* [PASSAGE FOURNI]:

Avec la présence de 150 artistes sur scène, 30 solistes ­interprétant 39 rôles, 40 choristes, 20 figurants et 67 musiciens de ­l’Orchestre de la COC, sous la direction du chef Johannes Debus, Louis Riel sera chanté en anglais, en français, en cri et en métchif (la langue mixte à base du cri et du français), avec des surtitres français et anglais.

Distribution entièrement canadienne

Quelques-unes des plus grandes voix du pays sont réunies sur scène pour interpréter les chants de Louis Riel. Parmi elles, Jean-Philippe Fortier-Lazure, Allyson McHardy,  Simone Osborne, James Westman et l’un des chanteurs lyriques les plus dynamiques de sa génération: Alain Coulombe.

* [CONSIGNES DE LA TÂCHE]: Recopiez le passage fourni de « Quelques-unes des plus » à « génération: Alain Coulombe. » en remplaçant « dynamiques » par « énergiques ». Les données n'ont aucun lien avec le passage fourni.

* [DONNÉES DE L'EXERCICE]:
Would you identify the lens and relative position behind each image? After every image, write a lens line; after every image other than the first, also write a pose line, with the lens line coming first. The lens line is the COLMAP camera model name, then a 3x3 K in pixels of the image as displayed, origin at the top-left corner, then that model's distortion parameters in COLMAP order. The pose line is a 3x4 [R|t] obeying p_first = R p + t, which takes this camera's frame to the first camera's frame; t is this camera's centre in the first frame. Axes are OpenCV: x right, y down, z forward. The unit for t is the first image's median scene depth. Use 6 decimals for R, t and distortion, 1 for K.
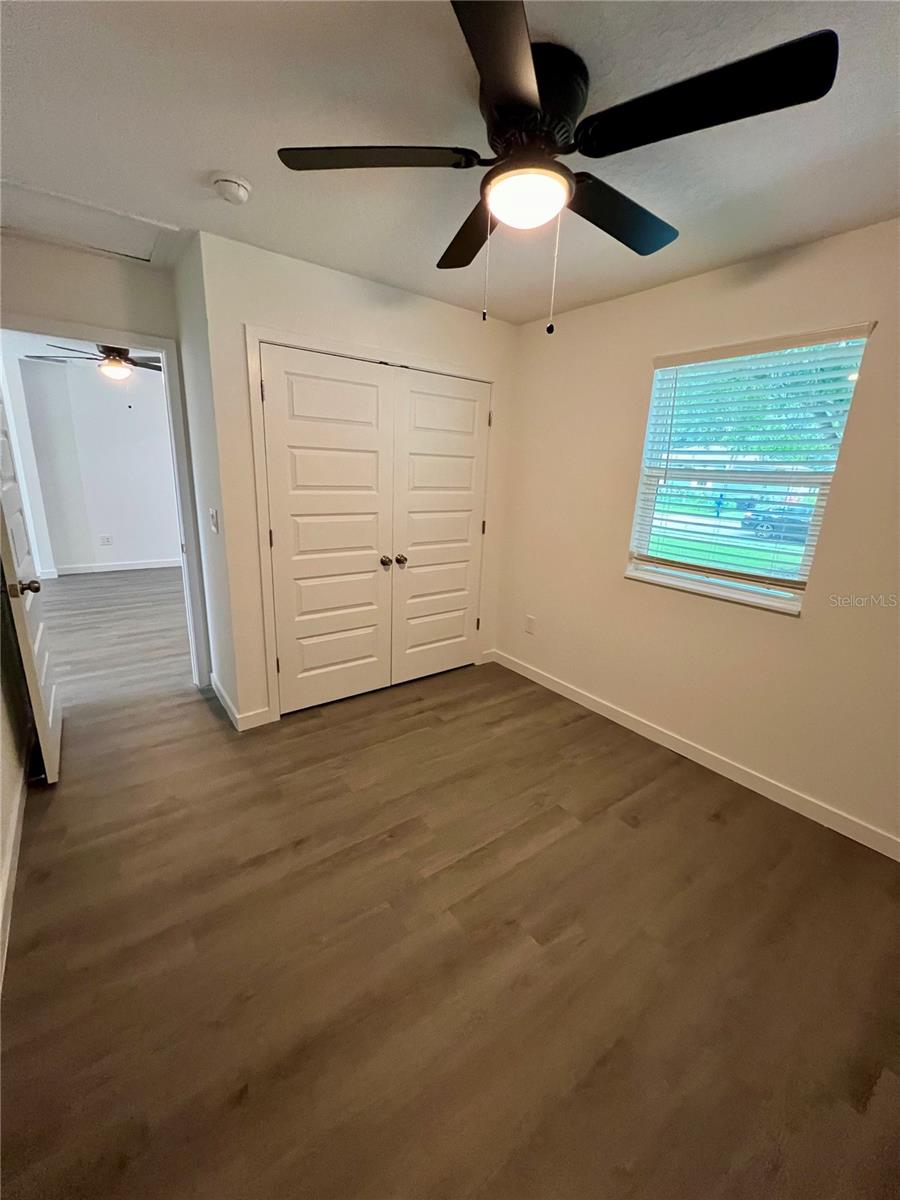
lens RADIAL K [[480.6, 0, 447.8], [0, 480.6, 599.9], [0, 0, 1]] dist [-0.001988, 0.000357]
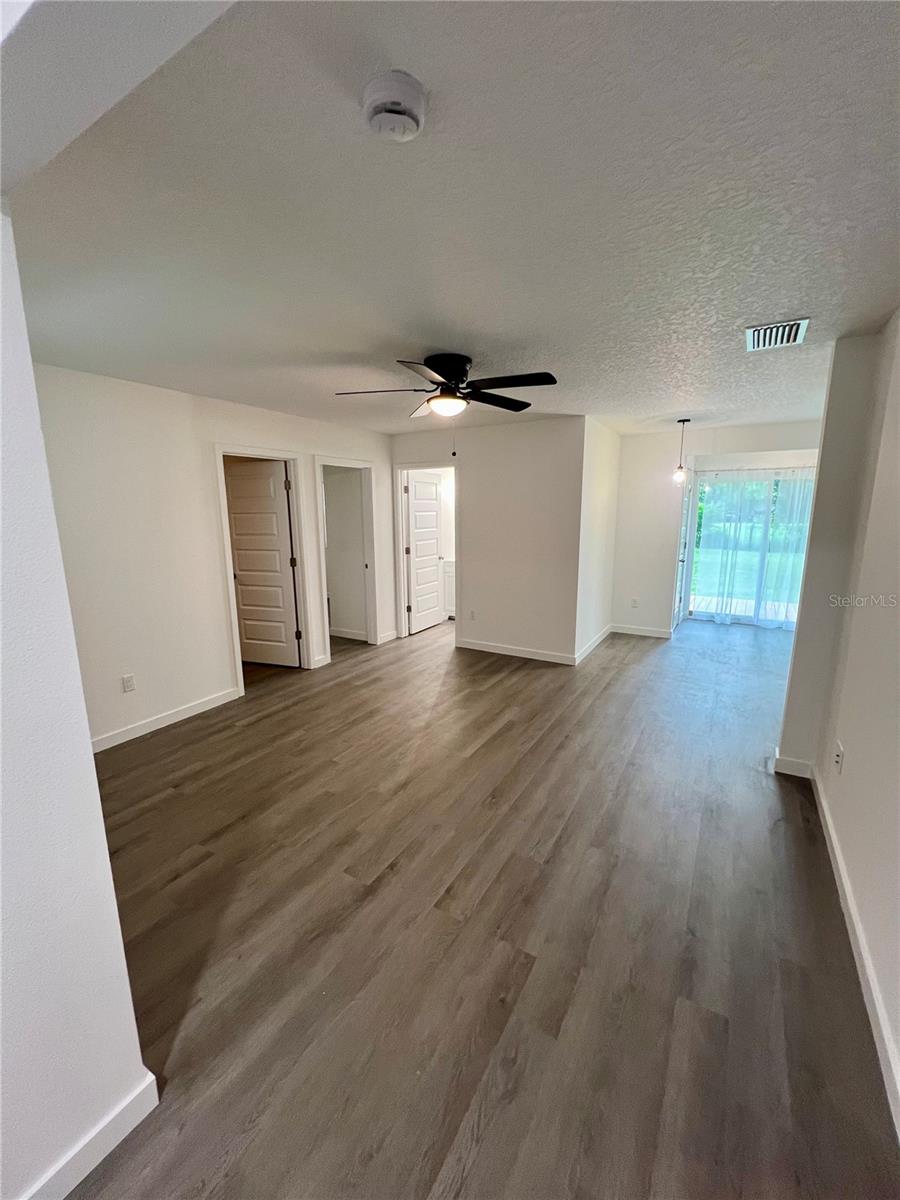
lens RADIAL K [[480.6, 0, 447.8], [0, 480.6, 599.9], [0, 0, 1]] dist [-0.001988, 0.000357]
pose [[-0.927384, 0.030438, -0.372870, -0.398754], [-0.133011, 0.904736, 0.404674, -0.453326], [0.349666, 0.424884, -0.834989, 1.517420]]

* [RÉSULTAT ATTENDU]:
Quelques-unes des plus grandes voix du pays sont réunies sur scène pour interpréter les chants de Louis Riel. Parmi elles, Jean-Philippe Fortier-Lazure, Allyson McHardy,  Simone Osborne, James Westman et l’un des chanteurs lyriques les plus énergiques de sa génération: Alain Coulombe.